Thinking Fast, Slow, and Artificial: How AI Is Reshaping Human Reasoning
Role of “System 3” / AI in Reasoning
- AI is framed as a de facto “System 3”: an external reasoning layer that people increasingly defer to.
- Commenters note AI introduces its own “cognitive biases,” shaped by training data, marketing, and culture.
- Some argue this isn’t fundamentally different from asking another human; others say AI is uniquely opaque and confidently wrong, making errors easier to miss.
- One view: AI doesn’t add a new system, it just moves existing cognition into “autopilot” and hides the struggle.
Impact on Individual Cognition
- Several users report feeling cognitively stronger: more high‑level thinking, better problem solving, and “rubber‑ducking” into their own insights through dialogue with models.
- Others see AI as an “amplifier”: it boosts those who already think deeply, while many users get lazier or struggle to use it effectively.
- A strong opposing view: delegating core thinking to LLMs inevitably weakens critical thinking, likened to offshoring manufacturing and later realizing the skills are gone.
Tools, Atrophy, and Historical Analogies
- Comparisons to calculators, GPS, cars, and databases:
- Pro‑AI side: tools free us from low‑level work and historically leave us better off.
- Cautious side: overuse leads to atrophy (mental arithmetic, navigation, physical fitness); AI should be used with similar discipline as diet or exercise.

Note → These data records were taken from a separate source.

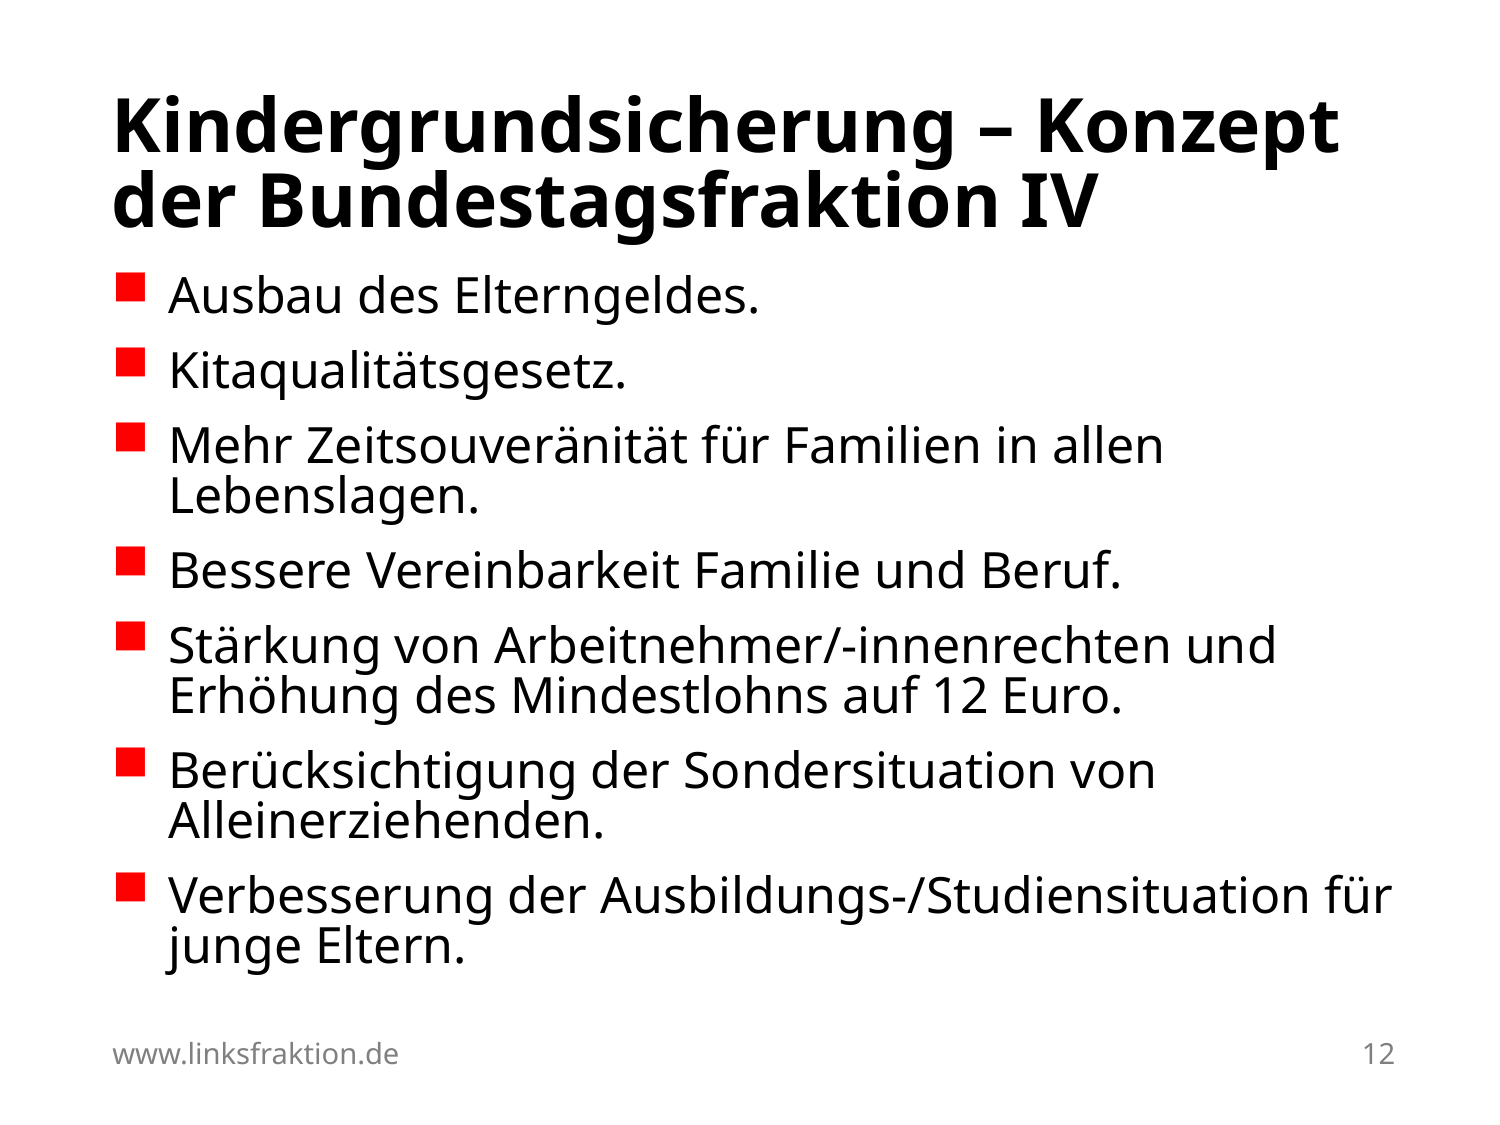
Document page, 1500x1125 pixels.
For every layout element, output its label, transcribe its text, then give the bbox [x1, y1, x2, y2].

footer www.linksfraktion.de [111, 1015, 588, 1095]
title Kindergrundsicherung – Konzept der Bundestagsfraktion IV [111, 91, 1400, 244]
list Ausbau des Elterngeldes. Kitaqualitätsgesetz. Mehr Zeitsouveränität für Familien in allen Lebenslagen. Bessere Vereinbarkeit Familie und Beruf. Stärkung von Arbeitnehmer/-innenrechten und Erhöhung des Mindestlohns auf 12 Euro. Berücksichtigung der Sondersituation von Alleinerziehenden. Verbesserung der Ausbildungs-/Studiensituation für junge Eltern. [111, 272, 1400, 977]
slide_number 12 [1045, 1015, 1396, 1095]
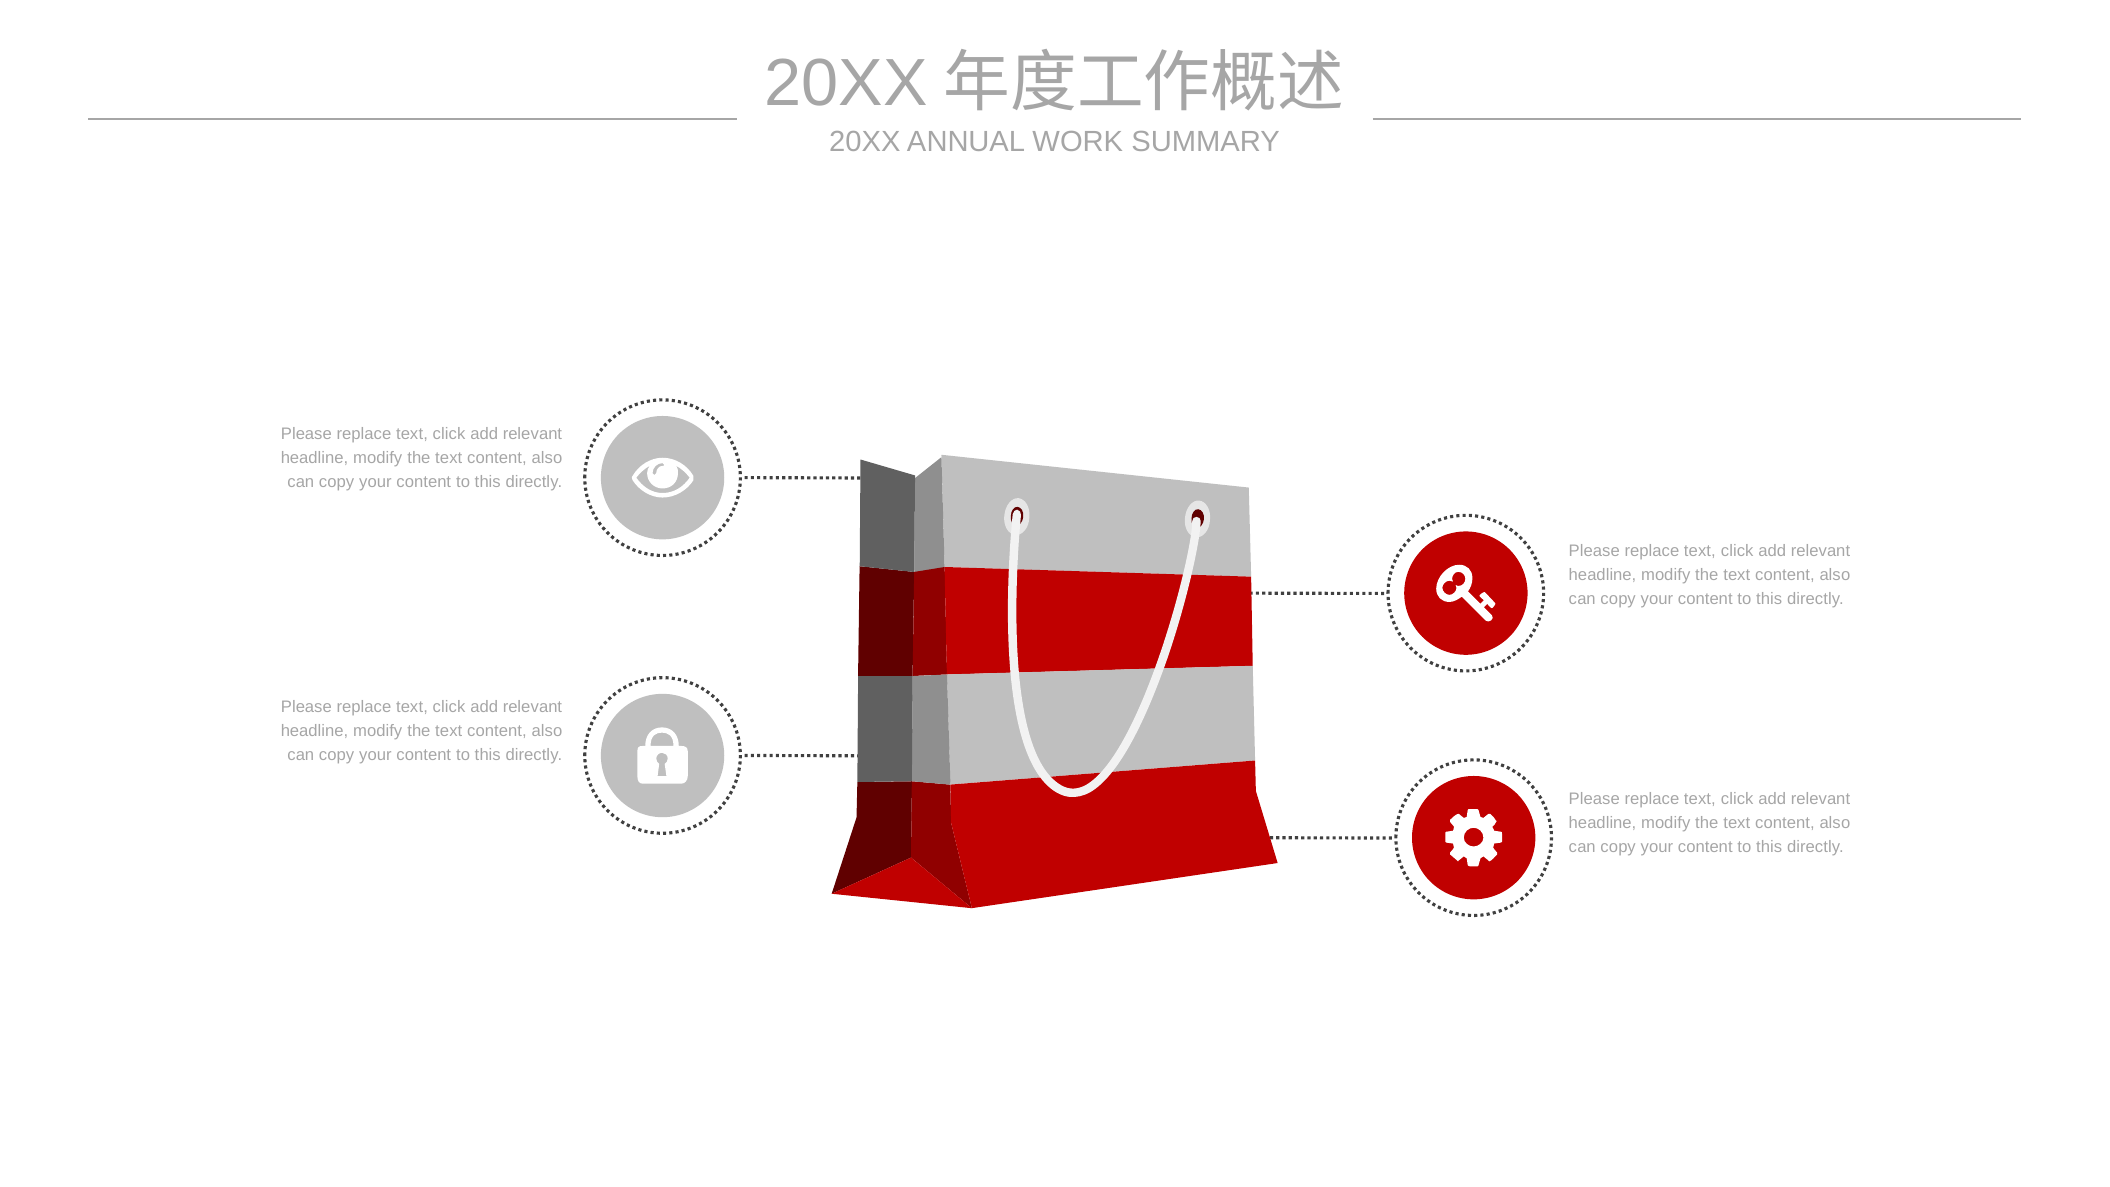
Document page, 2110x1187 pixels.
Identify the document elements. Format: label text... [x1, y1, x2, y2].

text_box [584, 399, 741, 556]
text_box Please replace text, click add relevant headline, modify the text content, also can copy your content to this directly. [271, 692, 563, 764]
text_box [584, 677, 741, 834]
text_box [831, 454, 1278, 909]
text_box 20XX ANNUAL WORK SUMMARY [824, 122, 1285, 158]
text_box Please replace text, click add relevant headline, modify the text content, also can copy your content to this directly. [1568, 535, 1860, 608]
text_box Please replace text, click add relevant headline, modify the text content, also can copy your content to this directly. [271, 419, 563, 491]
text_box 20XX年度工作概述 [730, 38, 1379, 119]
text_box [1395, 759, 1552, 916]
text_box Please replace text, click add relevant headline, modify the text content, also can copy your content to this directly. [1568, 784, 1860, 856]
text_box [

- Some intentionally avoid calculators/GPS to preserve “mental muscle.”
Reliability, Use Cases, and Verification
- Multiple comments stress that LLMs must be treated unlike calculators or CPUs: they are probabilistic and wrong far more often.
- Suggested safe uses: tasks that are easy to verify, tasks you already understand, one-step-beyond-your-skill learning, or low‑stakes outputs.
- Subtle but plausible errors (e.g., color spaces) show how easily non‑experts can be misled.
- Users describe strategies like multi‑model cross‑checks and carefully phrased prompts, but admit this is frustrating.
Social and Epistemic Effects
- Concern that AI-written text makes “everyone sound like an expert,” eroding cues for real depth and expertise.
- Worry that attention-optimizing LLMs resemble addictive feeds, blurring usefulness and manipulation.
- Speculative fears: AI could accelerate a long‑term “dumbing down,” contribute to an “Idiocracy” scenario, or even be part of Fermi‑paradox style collapse.
- Others counter that AI is already matching or exceeding humans in some domains (e.g., coding, math), and denial is identity-protective.
Foundations and the Paper Itself
- Some note that classic System 1/System 2 work has replication and theoretical critiques, which may weaken the paper’s conceptual basis.
- The study’s specific finding highlighted: AI improves performance when it’s right but reliably degrades it when it’s wrong, even under time pressure and incentives.
- Several suspect parts of the paper were written with AI; opinions vary on whether that undermines its trustworthiness or is simply the new normal.